Programma Alca. Questo programma di agricoltura e di orticultura è condotto da Suor Encarna. È l’alternativa alla strada per giovani socialmente svantaggiati. Tutti hanno lasciato la scuola. Il fallimento scolastico porta i giovani sull’orlo dell’abisso, Alca li recupera. Si creano abitudini al lavoro; i giovani coltivano la terra per produrre orzo, peperoni, cetrioli…la produzione viene venduta per aiutare il lavoro. Si creano relazioni di amore e affetto, che evitano che questi giovani cadano nella delinquenza. Alcuni sono tornati a studiare. Quando lasciano, il centro continua ad essere per loro il luogo di riferimento.

Programma per giovani donne. Questo programma è per ragazze in gravidanza di 15-16 anni che hanno abbandonato la scuola. Ci sono laboratori diretti da Suor Encarna, il cui obiettivo è di dare loro valori: organizzazione, impegno, etc.  Esse producono sandali, occhiali, presepi e colombe della pace che vengono venduti per aiutare le ragazze e per acquistare materiali per i laboratori. Lavorano molto sodo: sanno che si tratta della loro ultima opportunità. Il giovedì è un giorno molto speciale perché vanno all’Università Popolare al laboratorio di teatro, dove viene loro insegnato vocabolario, espressione di sé, si divertono e a loro piace sentirsi come fossero attrici.

Programma Amanece (alba) – questo è un altro progetto per ragazze in gravidanza che vogliono avere il loro bambino ma non hanno supporto dei familiari. Vengono segnalate da “Red Mother”, parrocchie, Servizi sociali o dal Comune. Suor Maite le supporta affinché imparino a diventare mamme. Possono stare per 18 mesi ma anche di più se non hanno altri mezzi.

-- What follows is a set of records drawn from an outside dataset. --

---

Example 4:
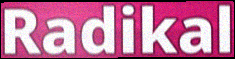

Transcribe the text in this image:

Radikal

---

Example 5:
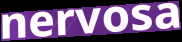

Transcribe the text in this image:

nervosa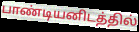
பாண்டியனிடத்தில்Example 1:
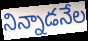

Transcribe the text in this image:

నిన్నాడనేల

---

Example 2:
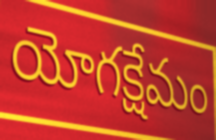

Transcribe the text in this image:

యోగక్షేమం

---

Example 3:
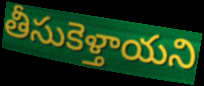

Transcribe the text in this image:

తీసుకెళ్తాయని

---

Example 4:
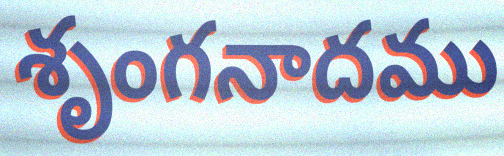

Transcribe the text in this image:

శృంగనాదము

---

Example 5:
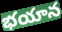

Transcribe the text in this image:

భయాన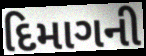
દિમાગનીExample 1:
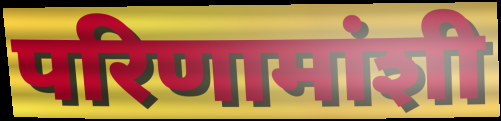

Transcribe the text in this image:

परिणामांशी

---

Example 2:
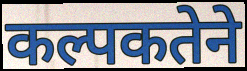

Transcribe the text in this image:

कल्पकतेने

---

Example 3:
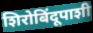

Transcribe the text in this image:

शिरोबिंदूपाशी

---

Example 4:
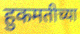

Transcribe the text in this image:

हुकमतीच्या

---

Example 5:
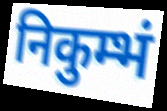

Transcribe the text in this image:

निकुम्भं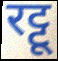
रट्टू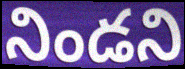
నిండని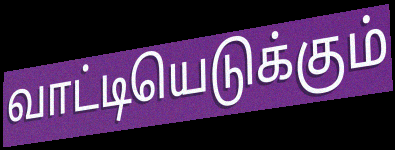
வாட்டியெடுக்கும்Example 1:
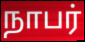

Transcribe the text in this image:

நாபர்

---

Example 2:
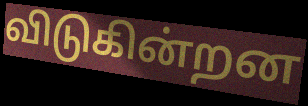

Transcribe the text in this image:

விடுகின்றன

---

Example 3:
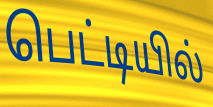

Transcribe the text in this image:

பெட்டியில்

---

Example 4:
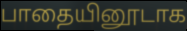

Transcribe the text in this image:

பாதையினூடாக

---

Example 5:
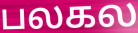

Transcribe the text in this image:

பலகல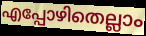
എപ്പോഴിതെല്ലാം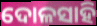
ଦୋଳସାହି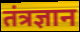
तंत्रज्ञानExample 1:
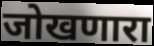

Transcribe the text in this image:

जोखणारा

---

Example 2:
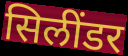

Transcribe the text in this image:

सिलींडर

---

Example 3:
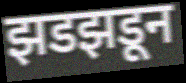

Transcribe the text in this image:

झडझडून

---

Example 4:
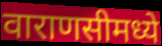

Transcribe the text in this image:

वाराणसीमध्ये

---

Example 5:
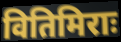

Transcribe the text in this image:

वितिमिराःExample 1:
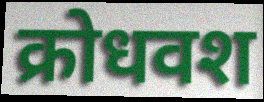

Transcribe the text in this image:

क्रोधवश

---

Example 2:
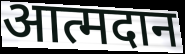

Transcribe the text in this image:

आत्मदान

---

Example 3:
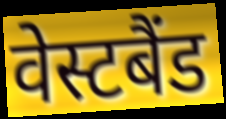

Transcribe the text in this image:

वेस्टबैंड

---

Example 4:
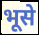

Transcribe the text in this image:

भूसे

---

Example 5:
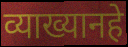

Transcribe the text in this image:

व्याख्यानहे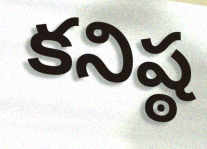
కనిష్ఠ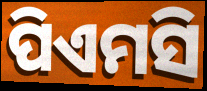
ପିଏମସି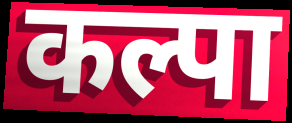
कल्पा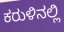
ಕರುಳಿನಲ್ಲಿ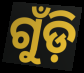
ଗୁଁଡ଼ିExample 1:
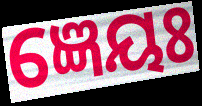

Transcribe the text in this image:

ଜ୍ଞେୟଃ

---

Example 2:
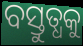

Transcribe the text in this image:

ବସ୍ତୁତ୍ଧକୁ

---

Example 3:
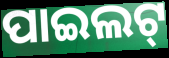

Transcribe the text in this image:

ପାଇଲଟ୍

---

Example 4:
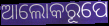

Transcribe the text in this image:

ଆଲୋକରୂପେ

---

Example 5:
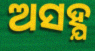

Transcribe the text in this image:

ଅସହ୍ଯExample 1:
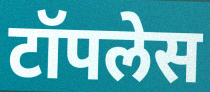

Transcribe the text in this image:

टॉपलेस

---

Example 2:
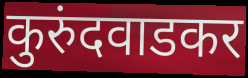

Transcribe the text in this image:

कुरुंदवाडकर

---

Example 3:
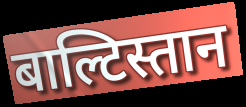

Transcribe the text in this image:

बाल्टिस्तान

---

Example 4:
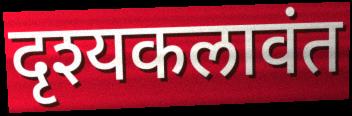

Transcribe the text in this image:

दृश्यकलावंत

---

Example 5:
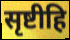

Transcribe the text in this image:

सृष्टीहिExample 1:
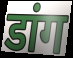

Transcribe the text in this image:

डांग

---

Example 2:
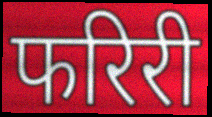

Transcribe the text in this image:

Programma nos conocemos (ci conosciamo). Questo progetto è per 40 bambini dai 5 ai 16 anni. Prevede attività di supporto alla scuola, si gioca e si studia. È un ponte scuola-strada-famiglia, e provvede all’educazione a valori umani e religiosi. Fanno merenda, il che per più di uno, fa da cena. Inoltre si incontrano con i genitori. L’educazione non cambia il quartiere, cambia le persone e le persone cambiano il quartiere.

Appartamenti di benvenuto per gli immigrati. Questi appartamenti sono per i nuovi immigrati e per la “campagna contro il freddo”. Persone senza dimora ricevono cibo e possono passarvi la notte. Il progetto prevede molti appartamenti per almeno 18 persone. In coordinamento con il Comune e altre istituzioni di Albacete, il lavoro è volto ad accogliere, orientare e informare le persone riguardo a servizi sociali (mense, vestiario, docce, etc) per facilitare la loro integrazione.

Le Suore iniziano e finiscono la giornata con la preghiera. Si può vedere fatica sui loro volti ma c’è gioia nel loro cuore perché hanno dato tutto al Signore. Dio è nelle loro vite e loro vivono in Dio.